* _WHAT IS REQUIRED_
Swap "common name" for "vernacular name" throughout the lines of all the items below, and leave everything else as it is.
━━━━━ PROVIDED ENTRIES ━━━━━
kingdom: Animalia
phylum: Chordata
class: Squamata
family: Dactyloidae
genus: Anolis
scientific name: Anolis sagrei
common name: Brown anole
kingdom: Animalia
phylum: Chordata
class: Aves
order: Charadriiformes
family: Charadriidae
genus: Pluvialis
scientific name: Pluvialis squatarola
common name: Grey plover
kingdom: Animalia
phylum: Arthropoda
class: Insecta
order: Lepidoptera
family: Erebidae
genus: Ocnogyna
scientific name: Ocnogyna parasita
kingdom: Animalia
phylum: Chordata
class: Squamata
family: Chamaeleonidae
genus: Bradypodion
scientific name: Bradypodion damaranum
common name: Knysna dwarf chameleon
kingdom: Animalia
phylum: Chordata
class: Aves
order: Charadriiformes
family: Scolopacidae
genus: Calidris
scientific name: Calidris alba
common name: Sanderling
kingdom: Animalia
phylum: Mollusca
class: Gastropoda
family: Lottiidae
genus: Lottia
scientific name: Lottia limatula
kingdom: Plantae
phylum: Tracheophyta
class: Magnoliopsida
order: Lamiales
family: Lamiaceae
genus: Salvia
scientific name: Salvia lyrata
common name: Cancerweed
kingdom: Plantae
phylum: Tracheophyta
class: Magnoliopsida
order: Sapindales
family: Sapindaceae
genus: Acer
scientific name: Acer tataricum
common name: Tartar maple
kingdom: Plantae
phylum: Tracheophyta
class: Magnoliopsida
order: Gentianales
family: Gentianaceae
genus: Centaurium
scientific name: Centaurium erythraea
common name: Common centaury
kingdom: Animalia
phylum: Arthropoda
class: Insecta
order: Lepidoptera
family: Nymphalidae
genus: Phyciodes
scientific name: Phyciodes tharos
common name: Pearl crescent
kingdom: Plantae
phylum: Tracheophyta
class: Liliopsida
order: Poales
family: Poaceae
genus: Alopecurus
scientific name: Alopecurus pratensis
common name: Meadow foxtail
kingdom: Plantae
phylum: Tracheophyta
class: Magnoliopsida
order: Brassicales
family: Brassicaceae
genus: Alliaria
━━━━━
* _WRITTEN SOLUTION_
kingdom: Animalia
phylum: Chordata
class: Squamata
family: Dactyloidae
genus: Anolis
scientific name: Anolis sagrei
vernacular name: Brown anole
kingdom: Animalia
phylum: Chordata
class: Aves
order: Charadriiformes
family: Charadriidae
genus: Pluvialis
scientific name: Pluvialis squatarola
vernacular name: Grey plover
kingdom: Animalia
phylum: Arthropoda
class: Insecta
order: Lepidoptera
family: Erebidae
genus: Ocnogyna
scientific name: Ocnogyna parasita
kingdom: Animalia
phylum: Chordata
class: Squamata
family: Chamaeleonidae
genus: Bradypodion
scientific name: Bradypodion damaranum
vernacular name: Knysna dwarf chameleon
kingdom: Animalia
phylum: Chordata
class: Aves
order: Charadriiformes
family: Scolopacidae
genus: Calidris
scientific name: Calidris alba
vernacular name: Sanderling
kingdom: Animalia
phylum: Mollusca
class: Gastropoda
family: Lottiidae
genus: Lottia
scientific name: Lottia limatula
kingdom: Plantae
phylum: Tracheophyta
class: Magnoliopsida
order: Lamiales
family: Lamiaceae
genus: Salvia
scientific name: Salvia lyrata
vernacular name: Cancerweed
kingdom: Plantae
phylum: Tracheophyta
class: Magnoliopsida
order: Sapindales
family: Sapindaceae
genus: Acer
scientific name: Acer tataricum
vernacular name: Tartar maple
kingdom: Plantae
phylum: Tracheophyta
class: Magnoliopsida
order: Gentianales
family: Gentianaceae
genus: Centaurium
scientific name: Centaurium erythraea
vernacular name: Common centaury
kingdom: Animalia
phylum: Arthropoda
class: Insecta
order: Lepidoptera
family: Nymphalidae
genus: Phyciodes
scientific name: Phyciodes tharos
vernacular name: Pearl crescent
kingdom: Plantae
phylum: Tracheophyta
class: Liliopsida
order: Poales
family: Poaceae
genus: Alopecurus
scientific name: Alopecurus pratensis
vernacular name: Meadow foxtail
kingdom: Plantae
phylum: Tracheophyta
class: Magnoliopsida
order: Brassicales
family: Brassicaceae
genus: Alliaria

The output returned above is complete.